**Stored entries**
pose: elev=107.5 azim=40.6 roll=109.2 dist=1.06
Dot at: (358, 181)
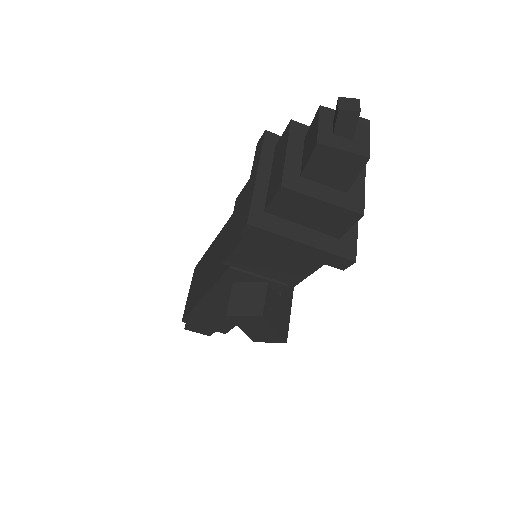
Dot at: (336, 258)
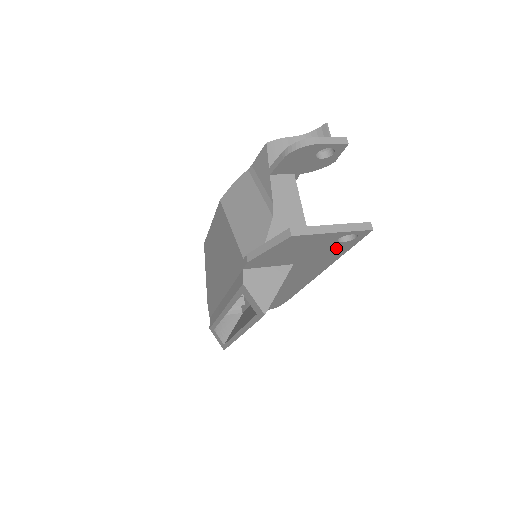
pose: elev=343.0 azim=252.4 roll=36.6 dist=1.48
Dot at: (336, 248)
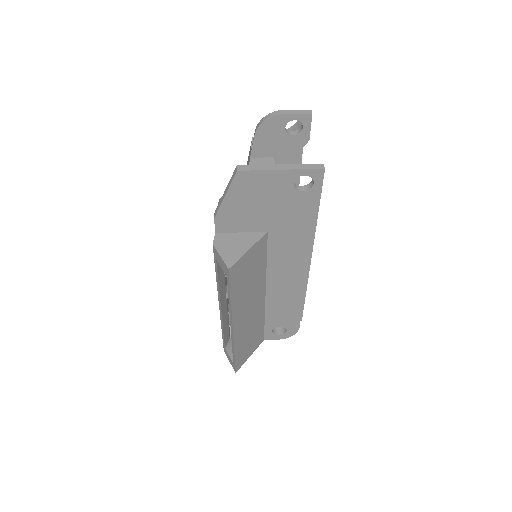
Dot at: (301, 204)
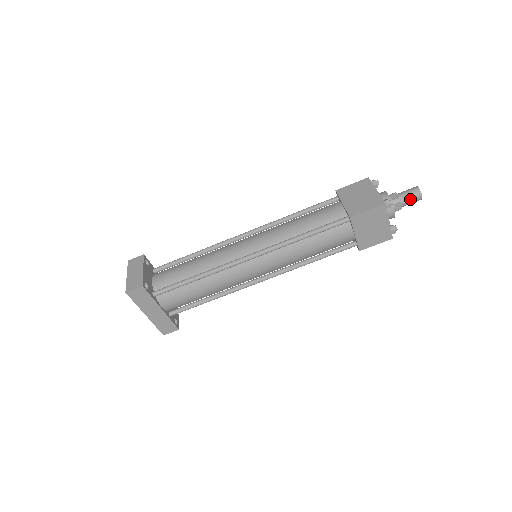
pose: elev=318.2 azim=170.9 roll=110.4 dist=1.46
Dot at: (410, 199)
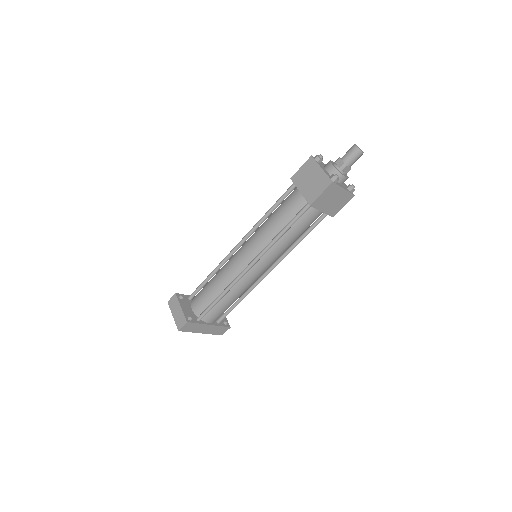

**WHAT IS NEEDED**
Arrange all of the data above as a numbered list, one line per item with no blank lines, and leave the pictures out.

**ANSWER TO THE EXERCISE**
1. pose: elev=107.5 azim=40.6 roll=109.2 dist=1.06
2. Dot at: (358, 181)
3. Dot at: (336, 258)
4. pose: elev=343.0 azim=252.4 roll=36.6 dist=1.48
5. Dot at: (336, 248)
6. Dot at: (301, 204)
7. pose: elev=318.2 azim=170.9 roll=110.4 dist=1.46
8. Dot at: (410, 199)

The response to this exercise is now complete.